(Records for this exercise)

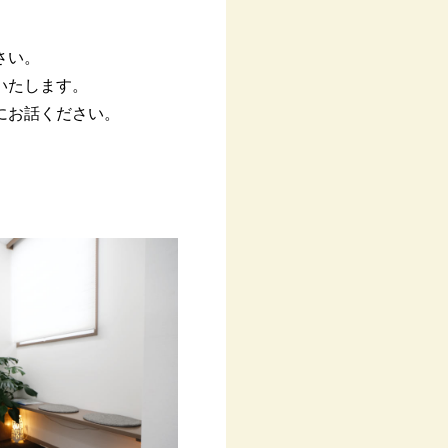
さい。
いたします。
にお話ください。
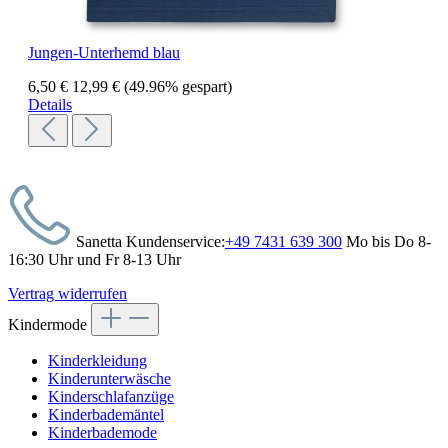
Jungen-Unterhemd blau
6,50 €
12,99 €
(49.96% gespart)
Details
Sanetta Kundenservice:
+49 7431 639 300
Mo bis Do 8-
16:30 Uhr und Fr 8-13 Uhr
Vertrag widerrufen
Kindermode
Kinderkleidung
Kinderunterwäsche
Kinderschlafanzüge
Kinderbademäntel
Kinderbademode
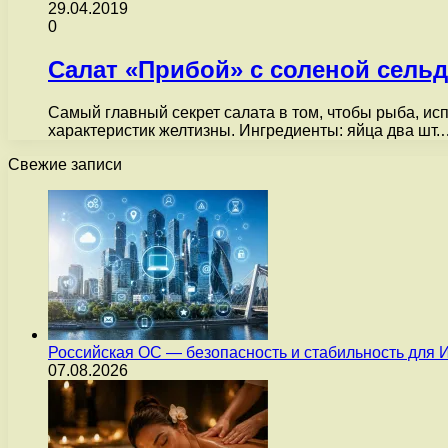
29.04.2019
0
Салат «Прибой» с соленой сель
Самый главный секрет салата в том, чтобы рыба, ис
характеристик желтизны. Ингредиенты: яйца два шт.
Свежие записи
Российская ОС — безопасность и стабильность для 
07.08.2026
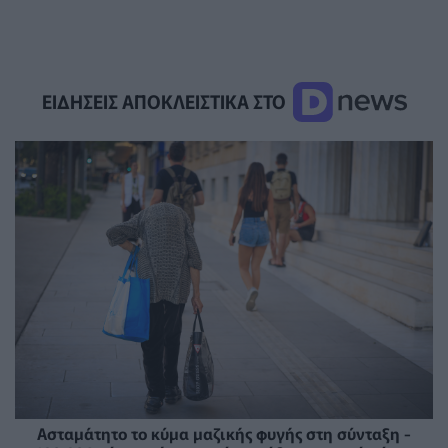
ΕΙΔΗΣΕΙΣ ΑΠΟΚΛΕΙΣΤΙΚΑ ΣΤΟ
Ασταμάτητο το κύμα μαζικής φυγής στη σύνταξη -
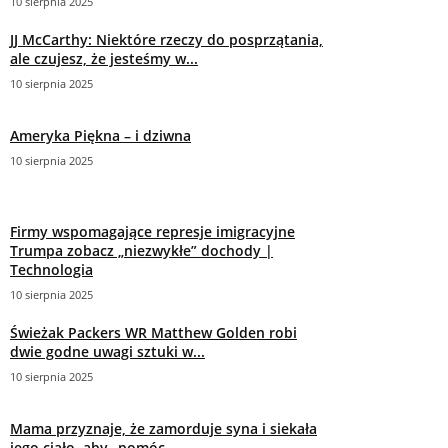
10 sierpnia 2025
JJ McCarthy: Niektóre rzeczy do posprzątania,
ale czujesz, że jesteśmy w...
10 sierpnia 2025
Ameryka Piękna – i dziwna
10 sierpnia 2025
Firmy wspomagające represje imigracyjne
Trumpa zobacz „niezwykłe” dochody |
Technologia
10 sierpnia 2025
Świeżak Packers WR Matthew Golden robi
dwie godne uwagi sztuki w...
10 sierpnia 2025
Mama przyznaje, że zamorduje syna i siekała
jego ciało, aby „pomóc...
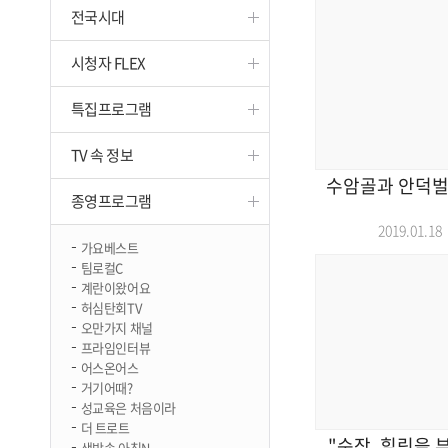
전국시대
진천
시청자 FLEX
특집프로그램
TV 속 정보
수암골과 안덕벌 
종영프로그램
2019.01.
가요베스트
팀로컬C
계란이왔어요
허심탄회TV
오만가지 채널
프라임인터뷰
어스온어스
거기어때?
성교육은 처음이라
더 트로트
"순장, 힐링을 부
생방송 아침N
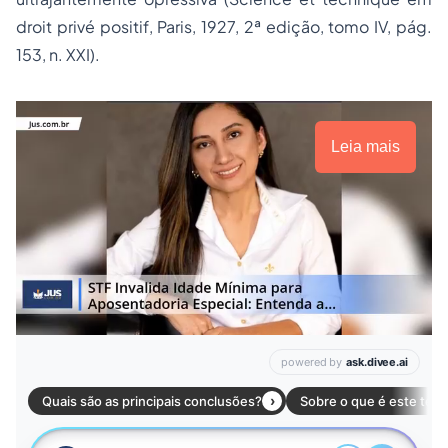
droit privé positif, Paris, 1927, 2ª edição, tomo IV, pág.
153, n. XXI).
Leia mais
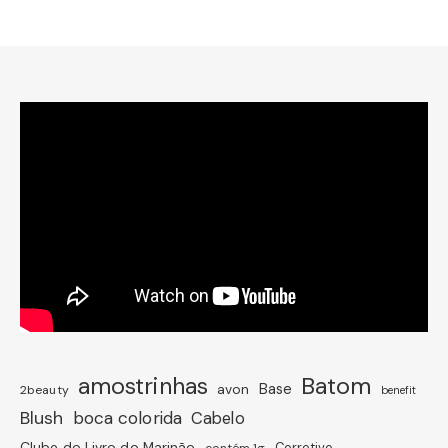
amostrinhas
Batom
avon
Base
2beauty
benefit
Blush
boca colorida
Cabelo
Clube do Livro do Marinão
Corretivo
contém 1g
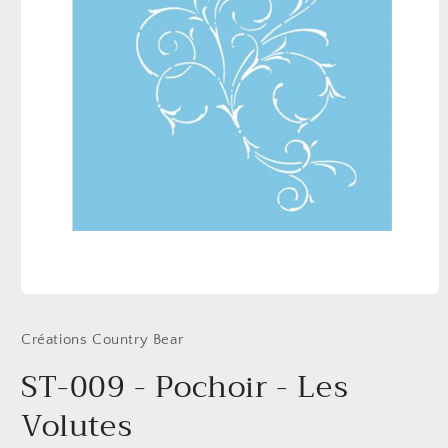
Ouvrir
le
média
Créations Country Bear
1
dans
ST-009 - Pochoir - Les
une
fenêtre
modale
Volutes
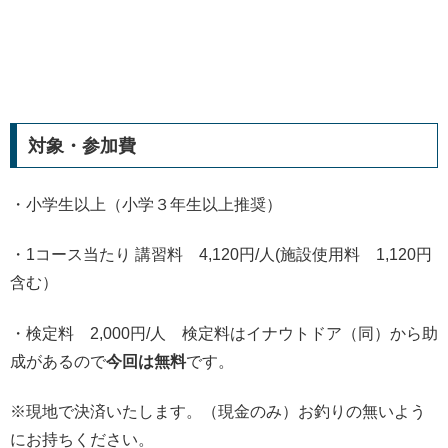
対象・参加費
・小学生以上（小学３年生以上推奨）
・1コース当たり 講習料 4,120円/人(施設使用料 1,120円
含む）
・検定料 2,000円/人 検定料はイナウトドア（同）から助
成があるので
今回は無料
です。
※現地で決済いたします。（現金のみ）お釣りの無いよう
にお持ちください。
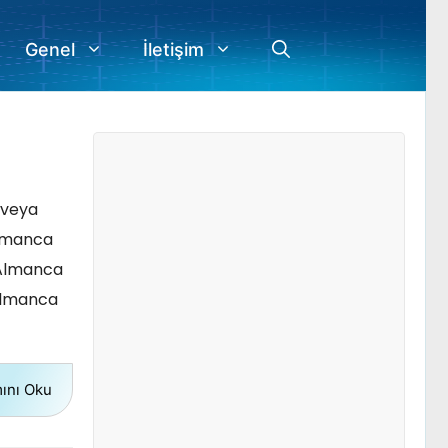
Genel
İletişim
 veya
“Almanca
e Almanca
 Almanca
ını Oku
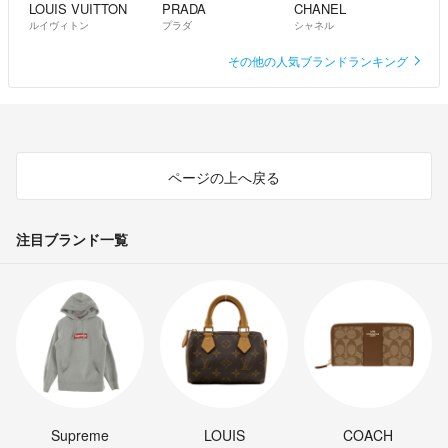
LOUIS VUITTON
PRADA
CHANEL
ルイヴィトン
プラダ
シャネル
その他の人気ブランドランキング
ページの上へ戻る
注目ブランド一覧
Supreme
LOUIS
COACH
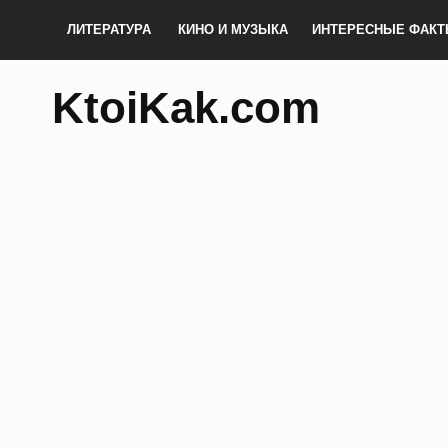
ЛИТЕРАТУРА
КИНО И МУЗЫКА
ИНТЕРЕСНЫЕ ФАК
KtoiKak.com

(End Records for this exercise)

- _Work instructions_: Render the rows as a Markdown table with the columns Number and Line, starting with the line containing "LOUIS VUITTON" and going on through the end of the rows. Number each line in order, skip blank lines, and leave out the pictures.

- _Output below_:
| Number | Line |
|---|---|
| 1 | LOUIS VUITTON |
| 2 | PRADA |
| 3 | CHANEL |
| 4 | ルイヴィトン |
| 5 | プラダ |
| 6 | シャネル |
| 7 | その他の人気ブランドランキング |
| 8 | ページの上へ戻る |
| 9 | 注目ブランド一覧 |
| 10 | Supreme |
| 11 | LOUIS |
| 12 | COACH |
| 13 | ЛИТЕРАТУРА |
| 14 | КИНО И МУЗЫКА |
| 15 | ИНТЕРЕСНЫЕ ФАК |
| 16 | KtoiKak.com |